Below is a listing to repeat exactly, with its pictures left out.
• • • •
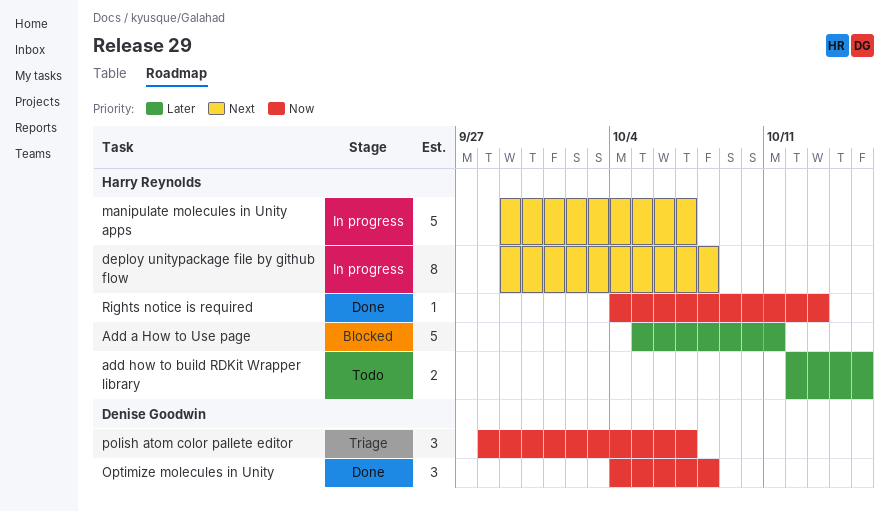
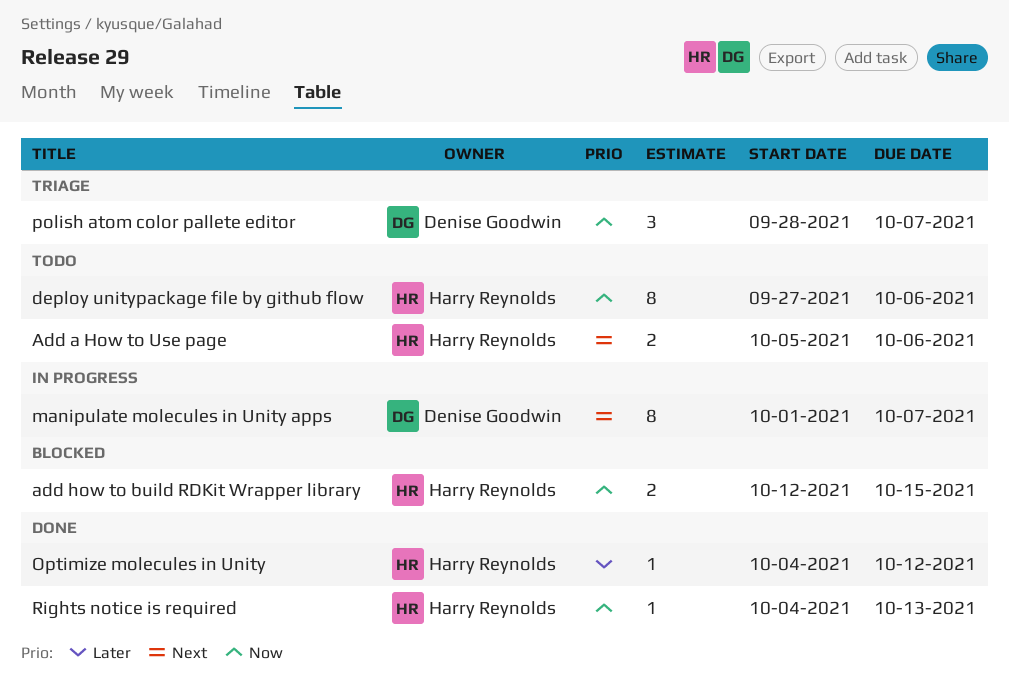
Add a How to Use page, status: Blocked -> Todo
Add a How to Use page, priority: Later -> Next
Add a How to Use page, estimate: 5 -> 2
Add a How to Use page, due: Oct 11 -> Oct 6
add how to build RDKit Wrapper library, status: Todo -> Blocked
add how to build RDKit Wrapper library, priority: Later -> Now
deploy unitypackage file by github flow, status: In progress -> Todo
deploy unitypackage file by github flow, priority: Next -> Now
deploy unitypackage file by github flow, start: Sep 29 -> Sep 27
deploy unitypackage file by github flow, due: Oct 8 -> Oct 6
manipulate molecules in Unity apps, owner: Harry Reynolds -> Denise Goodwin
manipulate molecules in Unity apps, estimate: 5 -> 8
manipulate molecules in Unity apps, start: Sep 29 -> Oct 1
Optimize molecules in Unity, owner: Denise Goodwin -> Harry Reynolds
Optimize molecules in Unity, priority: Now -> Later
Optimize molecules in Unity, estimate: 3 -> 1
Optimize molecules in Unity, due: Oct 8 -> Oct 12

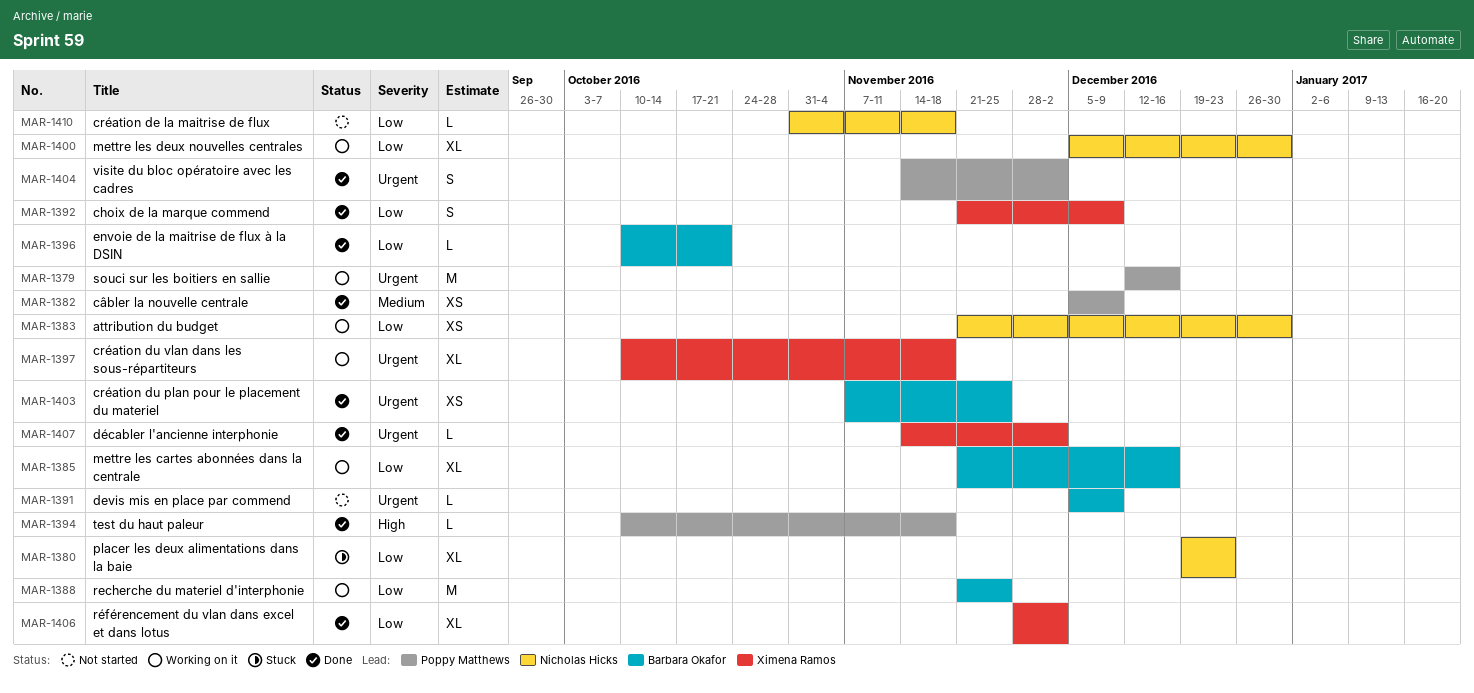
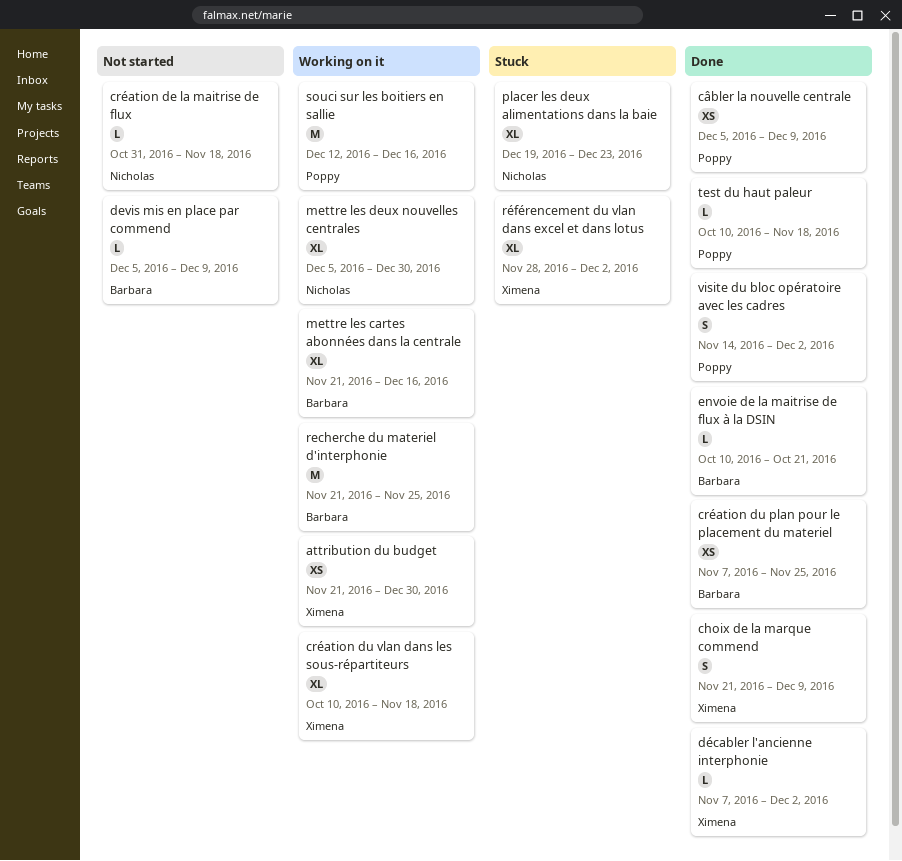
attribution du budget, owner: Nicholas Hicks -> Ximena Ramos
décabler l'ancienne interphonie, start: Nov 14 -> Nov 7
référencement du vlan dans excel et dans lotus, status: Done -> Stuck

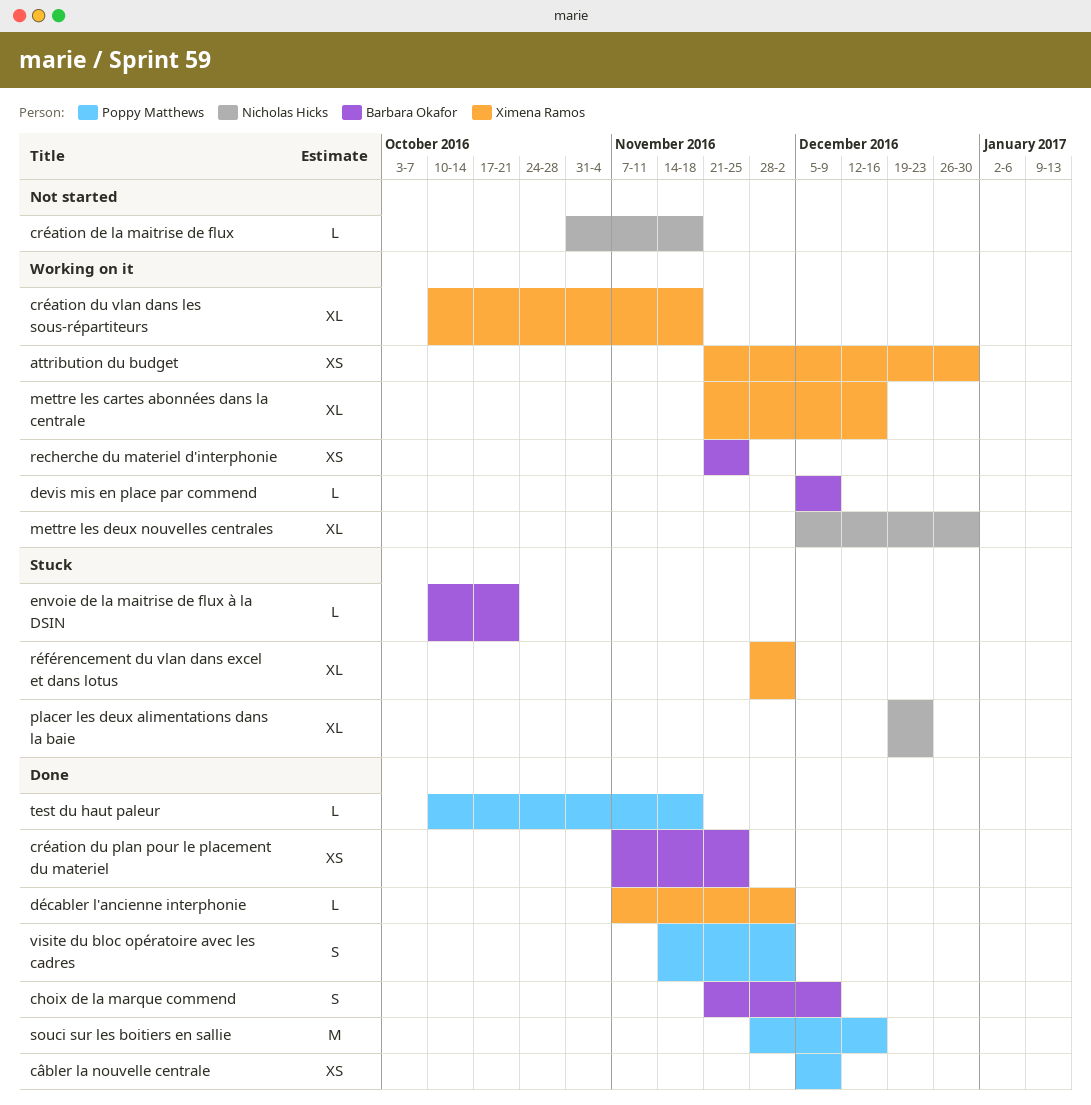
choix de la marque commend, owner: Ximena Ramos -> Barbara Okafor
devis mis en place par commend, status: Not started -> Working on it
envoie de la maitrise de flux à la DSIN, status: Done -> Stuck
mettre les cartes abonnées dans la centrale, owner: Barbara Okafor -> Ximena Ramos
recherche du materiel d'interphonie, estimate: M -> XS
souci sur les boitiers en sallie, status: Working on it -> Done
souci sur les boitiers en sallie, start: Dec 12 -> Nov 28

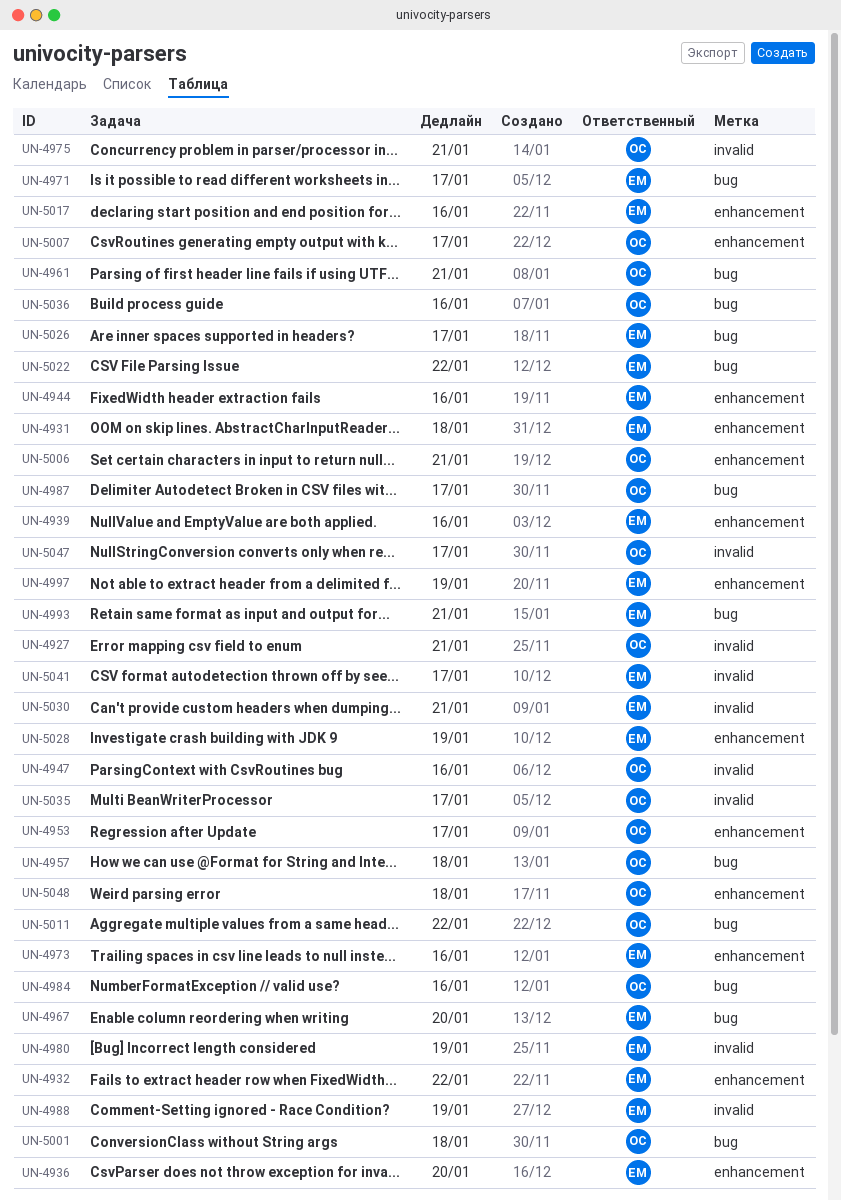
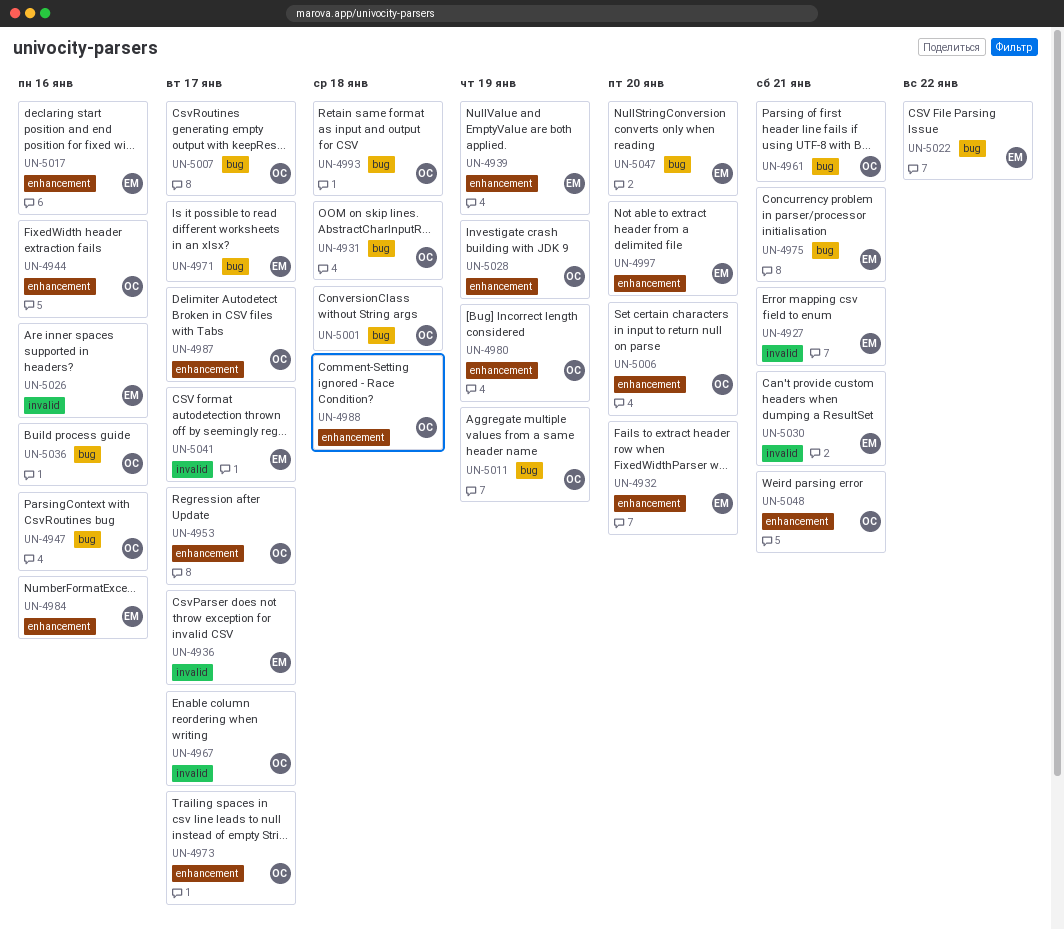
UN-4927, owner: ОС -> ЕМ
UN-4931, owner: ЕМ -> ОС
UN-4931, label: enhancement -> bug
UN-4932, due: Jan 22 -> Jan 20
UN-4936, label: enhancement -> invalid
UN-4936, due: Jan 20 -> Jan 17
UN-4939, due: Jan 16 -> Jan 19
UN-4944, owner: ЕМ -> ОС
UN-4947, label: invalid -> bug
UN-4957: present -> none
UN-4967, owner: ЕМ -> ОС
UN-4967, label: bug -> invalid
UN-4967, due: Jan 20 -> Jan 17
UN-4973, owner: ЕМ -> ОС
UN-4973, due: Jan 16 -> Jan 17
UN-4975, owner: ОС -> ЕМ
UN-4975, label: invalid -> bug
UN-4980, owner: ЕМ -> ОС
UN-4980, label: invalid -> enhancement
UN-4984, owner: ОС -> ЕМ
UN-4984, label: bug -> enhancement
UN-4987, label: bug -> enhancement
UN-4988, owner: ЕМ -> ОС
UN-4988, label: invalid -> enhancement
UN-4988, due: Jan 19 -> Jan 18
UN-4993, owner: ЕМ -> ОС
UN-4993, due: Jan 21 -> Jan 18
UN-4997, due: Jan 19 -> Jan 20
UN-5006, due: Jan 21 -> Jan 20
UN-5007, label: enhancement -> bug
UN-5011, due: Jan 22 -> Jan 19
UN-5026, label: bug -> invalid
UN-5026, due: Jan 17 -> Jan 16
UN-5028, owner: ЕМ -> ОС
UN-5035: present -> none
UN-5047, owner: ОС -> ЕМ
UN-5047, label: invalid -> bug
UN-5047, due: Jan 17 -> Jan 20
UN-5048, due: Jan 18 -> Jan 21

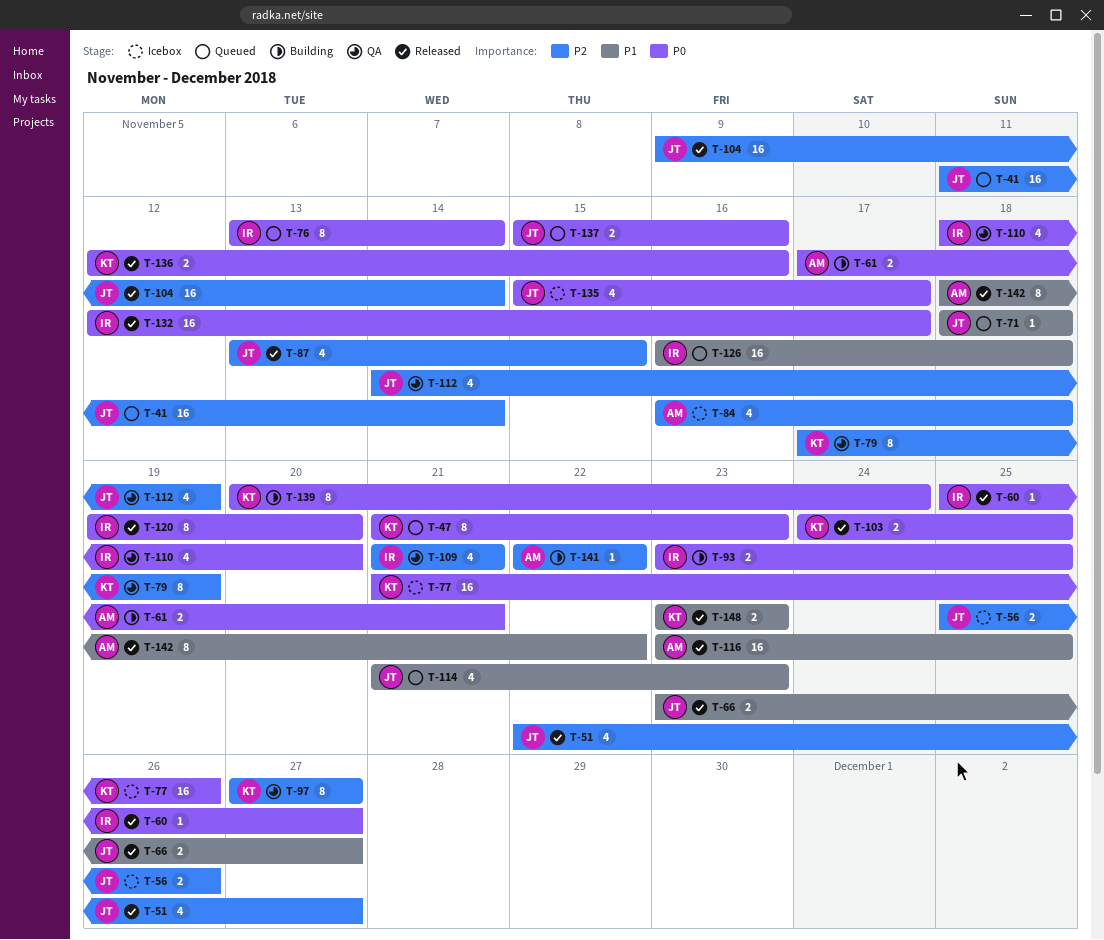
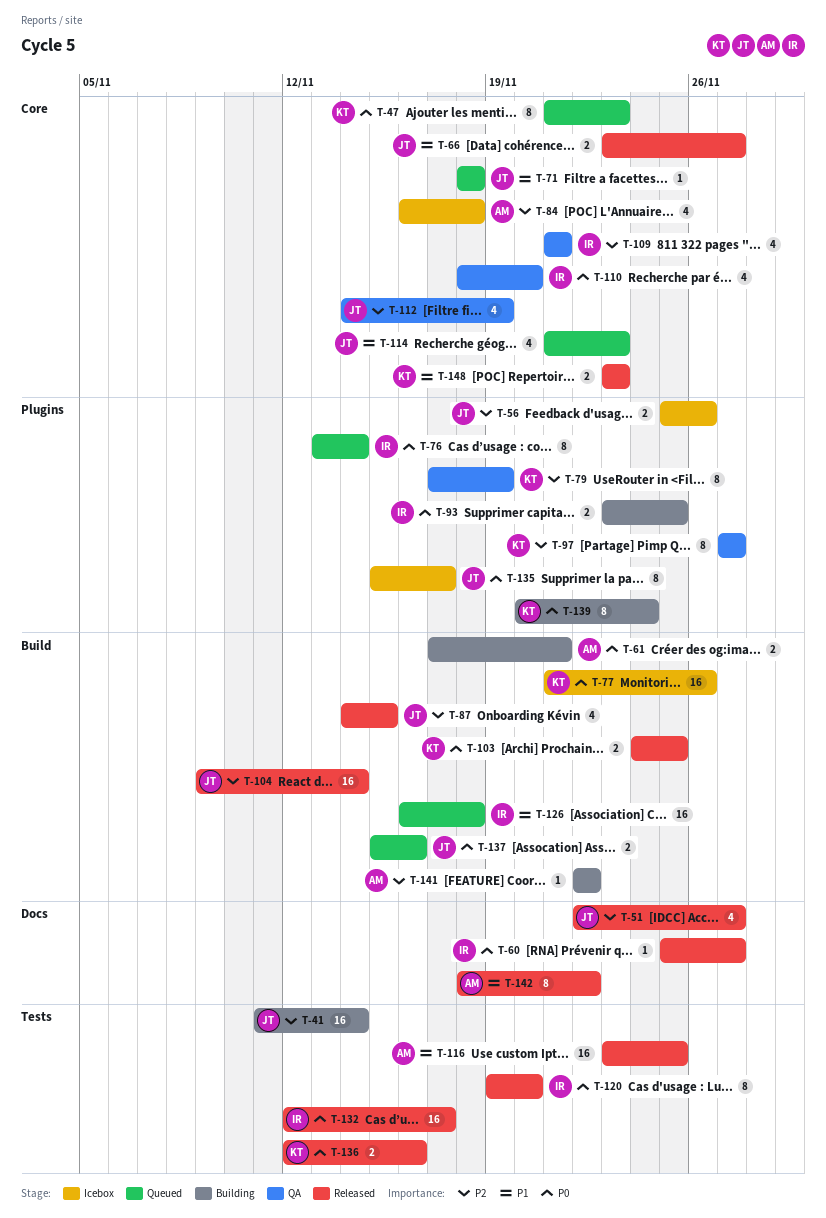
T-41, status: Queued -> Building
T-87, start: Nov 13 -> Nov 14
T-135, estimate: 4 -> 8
• • • •
Reply:
Add a How to Use page, status: Blocked -> Todo
Add a How to Use page, priority: Later -> Next
Add a How to Use page, estimate: 5 -> 2
Add a How to Use page, due: Oct 11 -> Oct 6
add how to build RDKit Wrapper library, status: Todo -> Blocked
add how to build RDKit Wrapper library, priority: Later -> Now
deploy unitypackage file by github flow, status: In progress -> Todo
deploy unitypackage file by github flow, priority: Next -> Now
deploy unitypackage file by github flow, start: Sep 29 -> Sep 27
deploy unitypackage file by github flow, due: Oct 8 -> Oct 6
manipulate molecules in Unity apps, owner: Harry Reynolds -> Denise Goodwin
manipulate molecules in Unity apps, estimate: 5 -> 8
manipulate molecules in Unity apps, start: Sep 29 -> Oct 1
Optimize molecules in Unity, owner: Denise Goodwin -> Harry Reynolds
Optimize molecules in Unity, priority: Now -> Later
Optimize molecules in Unity, estimate: 3 -> 1
Optimize molecules in Unity, due: Oct 8 -> Oct 12

attribution du budget, owner: Nicholas Hicks -> Ximena Ramos
décabler l'ancienne interphonie, start: Nov 14 -> Nov 7
référencement du vlan dans excel et dans lotus, status: Done -> Stuck

choix de la marque commend, owner: Ximena Ramos -> Barbara Okafor
devis mis en place par commend, status: Not started -> Working on it
envoie de la maitrise de flux à la DSIN, status: Done -> Stuck
mettre les cartes abonnées dans la centrale, owner: Barbara Okafor -> Ximena Ramos
recherche du materiel d'interphonie, estimate: M -> XS
souci sur les boitiers en sallie, status: Working on it -> Done
souci sur les boitiers en sallie, start: Dec 12 -> Nov 28

UN-4927, owner: ОС -> ЕМ
UN-4931, owner: ЕМ -> ОС
UN-4931, label: enhancement -> bug
UN-4932, due: Jan 22 -> Jan 20
UN-4936, label: enhancement -> invalid
UN-4936, due: Jan 20 -> Jan 17
UN-4939, due: Jan 16 -> Jan 19
UN-4944, owner: ЕМ -> ОС
UN-4947, label: invalid -> bug
UN-4957: present -> none
UN-4967, owner: ЕМ -> ОС
UN-4967, label: bug -> invalid
UN-4967, due: Jan 20 -> Jan 17
UN-4973, owner: ЕМ -> ОС
UN-4973, due: Jan 16 -> Jan 17
UN-4975, owner: ОС -> ЕМ
UN-4975, label: invalid -> bug
UN-4980, owner: ЕМ -> ОС
UN-4980, label: invalid -> enhancement
UN-4984, owner: ОС -> ЕМ
UN-4984, label: bug -> enhancement
UN-4987, label: bug -> enhancement
UN-4988, owner: ЕМ -> ОС
UN-4988, label: invalid -> enhancement
UN-4988, due: Jan 19 -> Jan 18
UN-4993, owner: ЕМ -> ОС
UN-4993, due: Jan 21 -> Jan 18
UN-4997, due: Jan 19 -> Jan 20
UN-5006, due: Jan 21 -> Jan 20
UN-5007, label: enhancement -> bug
UN-5011, due: Jan 22 -> Jan 19
UN-5026, label: bug -> invalid
UN-5026, due: Jan 17 -> Jan 16
UN-5028, owner: ЕМ -> ОС
UN-5035: present -> none
UN-5047, owner: ОС -> ЕМ
UN-5047, label: invalid -> bug
UN-5047, due: Jan 17 -> Jan 20
UN-5048, due: Jan 18 -> Jan 21

T-41, status: Queued -> Building
T-87, start: Nov 13 -> Nov 14
T-135, estimate: 4 -> 8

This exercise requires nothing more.